== PAGE EXCERPT
# V12 Vantage S the fastest one ...



## WHIZZER (Oct 25, 2005)

0-60 mph time confirmed at 3.7 seconds (0-100 km/h 3.9 seconds)
Fastest accelerating Aston Martin to date, with exception of One-77
Pricing confirmed as £138,000 RRP in UK 
Aston Martin's most extreme sports car, the new V12 Vantage S, is today confirmed as the brand's fastest accelerating production car to date - with the exception of the limited edition, and sold-out, One-77 hypercar.










Taking just 3.7 seconds to sprint from 0-60 mph (3.9 seconds 0-100 km/h) the sports car underlines its position as not only the brand's fastest accelerating production car, but also the most potent Vantage in Aston Martin's glittering 100-year history.

Equipped with the new 573 PS AM28 6.0-litre V12 engine, featuring latest generation engine management, the car is capable of reaching 205 mph making it, also, the fastest sports car to wear the iconic Aston Martin wings - One-77 excepted.

With 620 Nm of torque available at 5,750 rpm the V12 Vantage S is as flexible as it is powerful. Low rev torque - measured at just 1,000 rpm - stands at 510 Nm and, driving the rear wheels through the new SportshiftTMIII AMT (automated manual transmission) ensures the car boasts true sporting driveability.
====
# ACTION ITEM A
Select every line of the records that contains the string "deeper", matching its case exactly.
== GIVEN RECORDS
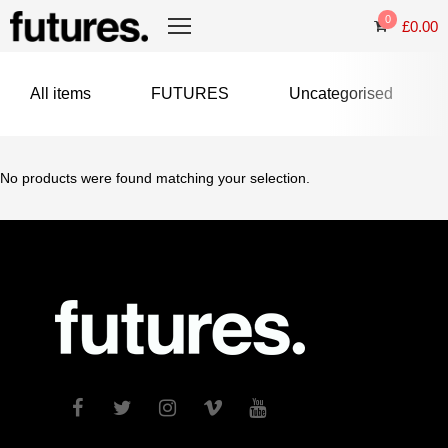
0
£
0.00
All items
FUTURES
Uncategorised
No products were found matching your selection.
====
== GIVEN RECORDS
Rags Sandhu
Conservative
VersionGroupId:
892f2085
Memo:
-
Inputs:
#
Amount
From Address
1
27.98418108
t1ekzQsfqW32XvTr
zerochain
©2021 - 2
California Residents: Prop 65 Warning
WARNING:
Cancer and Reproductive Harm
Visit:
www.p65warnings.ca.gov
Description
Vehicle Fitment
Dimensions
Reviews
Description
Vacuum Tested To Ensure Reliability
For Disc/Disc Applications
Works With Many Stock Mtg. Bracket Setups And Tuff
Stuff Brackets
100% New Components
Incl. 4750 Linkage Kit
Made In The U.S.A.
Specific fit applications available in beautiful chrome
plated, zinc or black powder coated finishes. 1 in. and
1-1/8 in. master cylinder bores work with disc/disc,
====
== GIVEN RECORDS
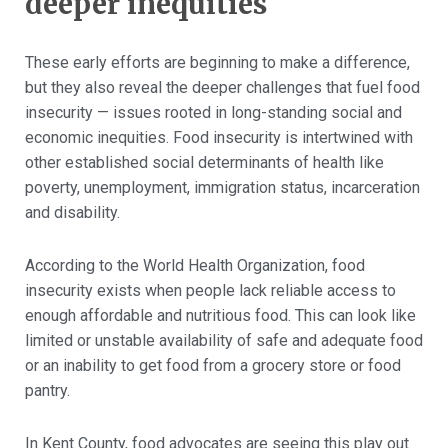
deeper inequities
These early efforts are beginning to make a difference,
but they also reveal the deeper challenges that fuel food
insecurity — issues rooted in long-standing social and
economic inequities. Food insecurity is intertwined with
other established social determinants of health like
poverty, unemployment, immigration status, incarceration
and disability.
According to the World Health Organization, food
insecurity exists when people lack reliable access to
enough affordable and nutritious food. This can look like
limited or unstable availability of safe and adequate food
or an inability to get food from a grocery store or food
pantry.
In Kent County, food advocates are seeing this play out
====
# ACTION ITEM B
Answer these questions using the V12 Vantage S post:
(i) What UK price is confirmed for the car?
(ii) What top speed can the car reach?
(iii) How much torque does the car produce at 1,000 rpm?

# WRITTEN RESPONSE A
deeper inequities
but they also reveal the deeper challenges that fuel food

# WRITTEN RESPONSE B
(i) £138,000 RRP
(ii) 205 mph
(iii) 510 Nm